─── DATA FOR PROCESSING ───

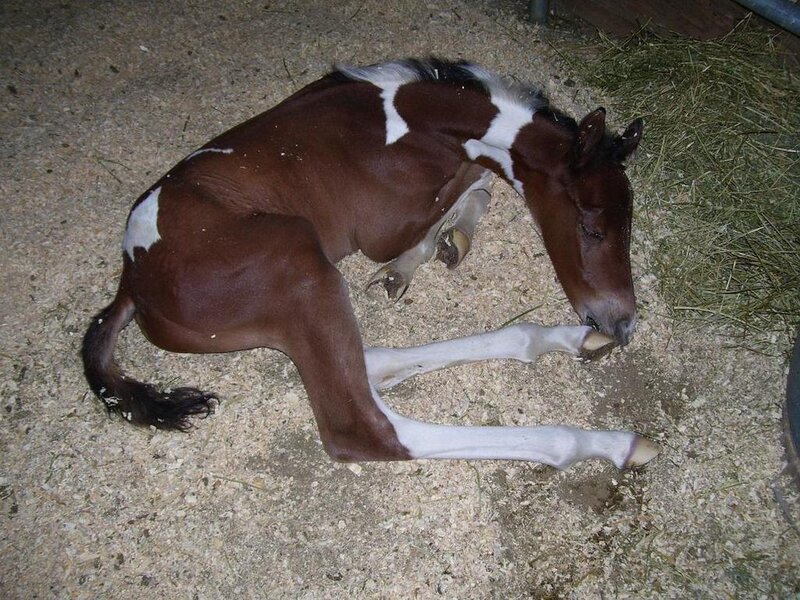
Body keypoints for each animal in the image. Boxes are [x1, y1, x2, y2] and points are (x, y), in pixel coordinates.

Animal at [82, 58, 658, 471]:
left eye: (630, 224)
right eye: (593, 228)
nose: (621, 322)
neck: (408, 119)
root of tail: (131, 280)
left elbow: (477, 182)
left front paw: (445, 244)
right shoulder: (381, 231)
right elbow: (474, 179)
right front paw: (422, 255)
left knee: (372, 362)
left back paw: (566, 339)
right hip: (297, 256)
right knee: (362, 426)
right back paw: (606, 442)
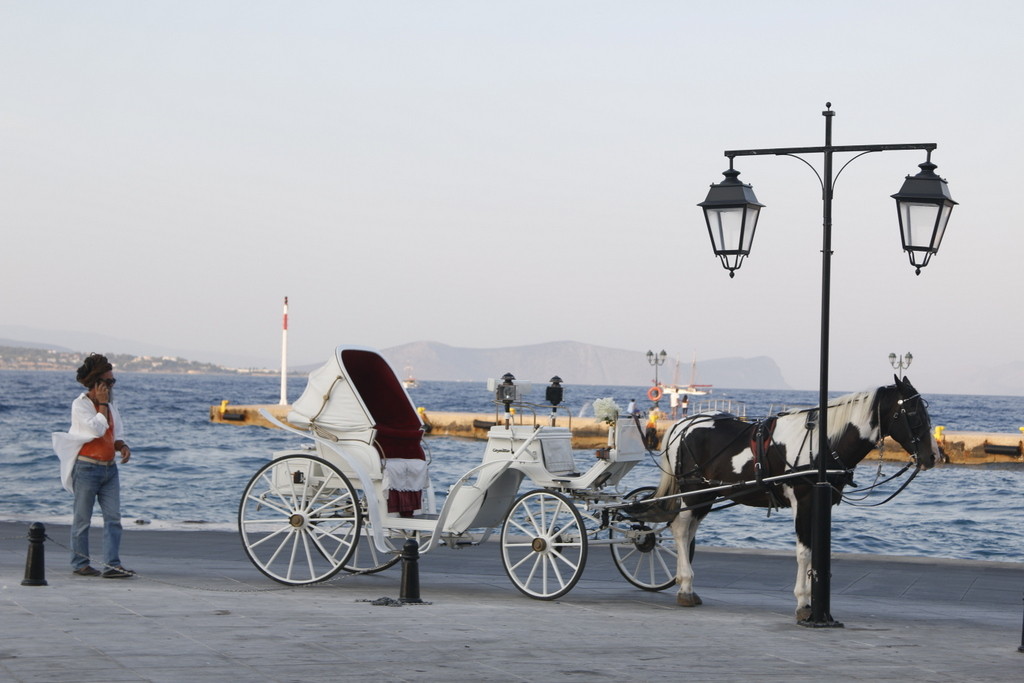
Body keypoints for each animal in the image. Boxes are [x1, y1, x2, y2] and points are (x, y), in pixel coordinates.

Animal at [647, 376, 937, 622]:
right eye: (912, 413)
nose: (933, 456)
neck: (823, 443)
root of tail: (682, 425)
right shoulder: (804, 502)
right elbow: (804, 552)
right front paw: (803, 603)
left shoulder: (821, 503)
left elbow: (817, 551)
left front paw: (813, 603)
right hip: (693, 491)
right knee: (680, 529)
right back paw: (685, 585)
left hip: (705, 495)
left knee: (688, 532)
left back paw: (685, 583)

───

### WHAT THE EXERCISE ASKS:
Reproduce the entries above exactly, though not their pictures.

### RESPONSE BOX:
Body keypoints for each animal in the image. Boxes are [x1, y1, x2, y2] and points are (x, y), in pixel coordinates.

Animal at [82, 58, 658, 471]:
left eye: (630, 224)
right eye: (593, 228)
nose: (621, 322)
neck: (408, 119)
root of tail: (131, 280)
left elbow: (477, 182)
left front paw: (445, 244)
right shoulder: (381, 231)
right elbow: (474, 179)
right front paw: (422, 255)
left knee: (372, 362)
left back paw: (566, 339)
right hip: (297, 256)
right knee: (362, 426)
right back paw: (606, 442)
Body keypoints for each animal in the image. Boxes are [x1, y1, x2, y2] and points are (x, y), in pixel coordinates.

Animal at [647, 376, 937, 622]:
right eye: (912, 413)
nose: (933, 456)
neck: (823, 443)
root of tail: (682, 425)
right shoulder: (804, 502)
right elbow: (804, 552)
right front paw: (803, 603)
left shoulder: (821, 503)
left elbow: (817, 551)
left front paw: (813, 603)
right hip: (693, 491)
right knee: (680, 529)
right back paw: (685, 585)
left hip: (705, 495)
left knee: (688, 532)
left back paw: (685, 583)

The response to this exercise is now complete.